◆ **TO DO**
In the text on patients' clinical and imaging findings, how many patients had normal chest imaging on admission?

Data are presented as n (%) or median (range), unless otherwise stated.

The most common signs and symptoms on admission were fever (85.7%) and malaise (74.3%); 22 patients (62.9%) had a poor appetite, and 19 patients (54.3%) had a cough. Six patients received oxygen therapy because of hypoxaemia. Corticosteroids were not administrated in any patients (supplementary table S1).

The laboratory results of the patients are shown in supplementary table S2. The complete blood counts of patients on admission showed that the number of white blood cells was normal in most patients (27 out of 31; 87.1%). Out of 30 patients, 13 (43.3%) had lymphopenia. Alanine aminotransferase was abnormal in four patients (15.4%). Creatinine was normal in all patients. Seven patients (30.4%) had increased lactate dehydrogenase.

On admission, infiltrations in chest computed tomography (CT) images were detected in most cases. In total, 29 (82.9%) showed ground-glass opacities, four (11.4%) showed consolidations, and one (2.9%) presented mixed ground-glass opacities and consolidation. Only one patient (2.9%) had normal chest imaging (supplementary table S2). Figure 3 shows two series of typical CT images of moderate pneumonia (HCWs A and C) and supplementary figure S5 shows a series of CT images from a suspected case (HCW O).

FIGURE 3.

FIGURE 3

Computed tomography (CT) images from two healthcare workers (A and C), showing moderate typical pneumonia. a) The CT images of patient C showed a lesion in the posterior segment of the left superior lobe. Early on, the range of lesions gradually expanded, from a light ground-glass opacity (GGO) to mixed with consolidation and, at last, the lesions were significantly reduced, 17 days after onset of illness, leaving only a thin GGO under the pleura on 31 January, 22 days after onset of illness. b) The CT images of patient A showed pneumonia in both lower lungs, which was more prominent in the lower right lung. The condition gradually worsened from 7 to 16 January, but on 22 January, 17 days after onset of illness, the GGO became alleviated and resolved significantly on 26 January, 21 days after onset of illness.

Collected data:
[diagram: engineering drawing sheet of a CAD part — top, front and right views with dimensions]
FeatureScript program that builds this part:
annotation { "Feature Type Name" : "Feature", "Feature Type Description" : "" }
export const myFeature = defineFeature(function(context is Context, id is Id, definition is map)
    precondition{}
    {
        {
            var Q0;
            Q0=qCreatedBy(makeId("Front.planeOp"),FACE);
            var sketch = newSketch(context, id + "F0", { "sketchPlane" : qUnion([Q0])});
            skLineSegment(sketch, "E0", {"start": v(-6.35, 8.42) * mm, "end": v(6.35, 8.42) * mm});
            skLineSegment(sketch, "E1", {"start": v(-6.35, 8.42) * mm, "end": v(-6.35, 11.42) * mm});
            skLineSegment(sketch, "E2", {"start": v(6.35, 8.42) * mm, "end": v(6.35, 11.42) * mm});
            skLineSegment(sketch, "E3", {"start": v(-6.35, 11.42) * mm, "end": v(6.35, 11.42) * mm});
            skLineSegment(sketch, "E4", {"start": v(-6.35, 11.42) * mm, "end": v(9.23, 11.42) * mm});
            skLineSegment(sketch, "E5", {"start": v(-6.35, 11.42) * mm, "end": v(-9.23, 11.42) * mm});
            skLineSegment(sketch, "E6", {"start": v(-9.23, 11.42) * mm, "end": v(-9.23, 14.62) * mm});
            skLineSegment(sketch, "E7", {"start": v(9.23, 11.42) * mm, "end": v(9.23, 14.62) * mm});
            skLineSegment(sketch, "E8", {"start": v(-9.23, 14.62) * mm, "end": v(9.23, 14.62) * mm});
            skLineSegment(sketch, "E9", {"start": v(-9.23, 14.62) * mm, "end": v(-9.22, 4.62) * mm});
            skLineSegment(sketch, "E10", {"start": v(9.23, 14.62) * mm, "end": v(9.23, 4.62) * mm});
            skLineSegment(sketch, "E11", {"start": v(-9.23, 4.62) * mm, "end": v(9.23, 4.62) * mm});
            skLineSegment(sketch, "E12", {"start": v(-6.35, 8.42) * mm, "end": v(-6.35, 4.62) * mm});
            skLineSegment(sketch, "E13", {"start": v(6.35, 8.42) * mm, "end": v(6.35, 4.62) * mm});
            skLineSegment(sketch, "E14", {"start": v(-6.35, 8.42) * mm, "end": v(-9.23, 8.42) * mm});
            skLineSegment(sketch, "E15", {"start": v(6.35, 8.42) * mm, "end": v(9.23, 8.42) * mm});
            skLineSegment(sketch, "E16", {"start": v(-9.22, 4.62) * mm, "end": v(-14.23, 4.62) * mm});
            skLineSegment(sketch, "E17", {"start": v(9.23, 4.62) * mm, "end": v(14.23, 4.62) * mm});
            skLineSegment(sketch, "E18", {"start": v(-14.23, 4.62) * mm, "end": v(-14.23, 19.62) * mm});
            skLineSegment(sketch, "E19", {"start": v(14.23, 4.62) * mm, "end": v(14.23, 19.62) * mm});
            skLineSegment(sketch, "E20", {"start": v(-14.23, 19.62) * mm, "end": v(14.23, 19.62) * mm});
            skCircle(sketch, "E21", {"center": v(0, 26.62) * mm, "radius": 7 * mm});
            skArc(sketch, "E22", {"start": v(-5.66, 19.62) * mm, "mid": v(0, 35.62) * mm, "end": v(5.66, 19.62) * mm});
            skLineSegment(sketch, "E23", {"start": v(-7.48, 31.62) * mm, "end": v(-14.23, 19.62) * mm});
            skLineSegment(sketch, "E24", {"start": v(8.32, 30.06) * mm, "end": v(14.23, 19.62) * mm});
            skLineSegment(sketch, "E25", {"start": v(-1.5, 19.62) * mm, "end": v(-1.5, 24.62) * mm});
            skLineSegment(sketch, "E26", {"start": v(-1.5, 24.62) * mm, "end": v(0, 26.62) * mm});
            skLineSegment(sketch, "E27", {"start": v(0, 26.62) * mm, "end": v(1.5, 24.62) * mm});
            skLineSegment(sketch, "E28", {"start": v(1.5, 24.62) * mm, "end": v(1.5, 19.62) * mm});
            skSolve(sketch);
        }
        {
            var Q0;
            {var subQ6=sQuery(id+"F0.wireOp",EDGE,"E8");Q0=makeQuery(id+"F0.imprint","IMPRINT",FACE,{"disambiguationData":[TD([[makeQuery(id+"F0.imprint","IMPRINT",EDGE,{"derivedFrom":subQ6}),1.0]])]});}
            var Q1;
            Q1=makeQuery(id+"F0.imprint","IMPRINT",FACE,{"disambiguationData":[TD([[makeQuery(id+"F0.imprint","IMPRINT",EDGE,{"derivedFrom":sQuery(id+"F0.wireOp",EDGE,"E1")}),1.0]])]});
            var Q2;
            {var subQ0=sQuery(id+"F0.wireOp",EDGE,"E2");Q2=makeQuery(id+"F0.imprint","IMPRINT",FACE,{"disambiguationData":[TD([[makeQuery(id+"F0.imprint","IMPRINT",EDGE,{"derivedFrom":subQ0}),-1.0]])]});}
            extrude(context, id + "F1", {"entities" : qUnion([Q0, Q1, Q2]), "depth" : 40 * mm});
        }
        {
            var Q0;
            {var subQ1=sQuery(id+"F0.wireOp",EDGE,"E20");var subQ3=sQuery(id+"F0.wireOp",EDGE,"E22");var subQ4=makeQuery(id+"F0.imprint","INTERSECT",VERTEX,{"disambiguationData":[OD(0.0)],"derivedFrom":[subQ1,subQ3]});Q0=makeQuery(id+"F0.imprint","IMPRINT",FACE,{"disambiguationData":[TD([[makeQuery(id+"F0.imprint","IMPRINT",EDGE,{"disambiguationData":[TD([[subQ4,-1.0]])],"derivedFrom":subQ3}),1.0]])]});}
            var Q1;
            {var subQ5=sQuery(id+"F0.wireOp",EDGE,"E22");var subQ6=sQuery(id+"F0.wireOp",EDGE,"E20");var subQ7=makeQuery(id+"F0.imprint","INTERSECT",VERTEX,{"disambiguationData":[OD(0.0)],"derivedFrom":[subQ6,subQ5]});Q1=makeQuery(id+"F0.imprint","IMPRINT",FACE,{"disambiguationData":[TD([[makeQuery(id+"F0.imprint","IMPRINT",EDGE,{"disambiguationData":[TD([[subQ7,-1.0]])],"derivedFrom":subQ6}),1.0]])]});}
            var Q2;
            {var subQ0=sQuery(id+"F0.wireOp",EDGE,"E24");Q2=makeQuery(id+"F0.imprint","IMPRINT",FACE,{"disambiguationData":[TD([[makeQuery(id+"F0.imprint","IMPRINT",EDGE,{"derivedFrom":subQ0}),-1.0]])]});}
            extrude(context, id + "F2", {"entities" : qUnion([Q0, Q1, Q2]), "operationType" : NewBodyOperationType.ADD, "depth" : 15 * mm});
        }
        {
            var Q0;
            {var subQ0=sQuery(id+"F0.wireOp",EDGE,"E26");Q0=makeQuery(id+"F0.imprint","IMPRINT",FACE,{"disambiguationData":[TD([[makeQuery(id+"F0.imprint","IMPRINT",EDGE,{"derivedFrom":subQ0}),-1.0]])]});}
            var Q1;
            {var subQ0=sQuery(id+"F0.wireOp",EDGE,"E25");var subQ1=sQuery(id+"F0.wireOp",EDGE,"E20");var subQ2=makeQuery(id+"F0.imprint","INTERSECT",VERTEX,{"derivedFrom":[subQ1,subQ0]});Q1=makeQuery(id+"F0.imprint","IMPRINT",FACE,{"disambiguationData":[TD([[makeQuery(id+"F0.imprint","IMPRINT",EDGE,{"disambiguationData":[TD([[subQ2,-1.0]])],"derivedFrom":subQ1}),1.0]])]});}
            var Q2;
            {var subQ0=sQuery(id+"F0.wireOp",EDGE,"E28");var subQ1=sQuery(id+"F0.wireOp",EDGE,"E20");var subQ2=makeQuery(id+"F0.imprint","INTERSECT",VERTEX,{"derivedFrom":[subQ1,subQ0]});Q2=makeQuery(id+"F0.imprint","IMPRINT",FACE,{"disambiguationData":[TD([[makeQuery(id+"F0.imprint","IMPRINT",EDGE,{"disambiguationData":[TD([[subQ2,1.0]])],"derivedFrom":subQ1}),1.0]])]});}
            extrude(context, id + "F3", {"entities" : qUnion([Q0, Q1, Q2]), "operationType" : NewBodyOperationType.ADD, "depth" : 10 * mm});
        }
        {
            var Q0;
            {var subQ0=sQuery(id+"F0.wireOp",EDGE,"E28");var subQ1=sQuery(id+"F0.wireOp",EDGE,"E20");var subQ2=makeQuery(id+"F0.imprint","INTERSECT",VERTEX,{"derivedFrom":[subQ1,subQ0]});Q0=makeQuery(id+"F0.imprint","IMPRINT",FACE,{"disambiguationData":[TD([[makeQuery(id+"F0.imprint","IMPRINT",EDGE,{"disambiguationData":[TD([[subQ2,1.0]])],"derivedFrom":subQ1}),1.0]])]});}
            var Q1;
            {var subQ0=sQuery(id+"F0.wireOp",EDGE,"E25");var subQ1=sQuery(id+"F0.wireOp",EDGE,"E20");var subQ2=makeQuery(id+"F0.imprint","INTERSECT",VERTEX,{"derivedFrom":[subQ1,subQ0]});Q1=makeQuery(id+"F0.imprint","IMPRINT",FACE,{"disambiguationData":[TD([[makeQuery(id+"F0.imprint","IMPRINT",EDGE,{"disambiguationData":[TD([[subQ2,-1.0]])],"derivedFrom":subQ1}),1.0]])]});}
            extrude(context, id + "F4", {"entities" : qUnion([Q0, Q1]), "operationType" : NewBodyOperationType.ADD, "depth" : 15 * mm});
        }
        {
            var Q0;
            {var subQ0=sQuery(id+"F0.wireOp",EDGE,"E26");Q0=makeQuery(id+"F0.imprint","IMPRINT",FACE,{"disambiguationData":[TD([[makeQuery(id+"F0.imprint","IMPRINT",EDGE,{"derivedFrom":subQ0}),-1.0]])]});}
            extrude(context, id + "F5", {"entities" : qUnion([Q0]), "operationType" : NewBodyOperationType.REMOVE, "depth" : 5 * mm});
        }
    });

◆ **RESPONSE**
One patient (2.9%).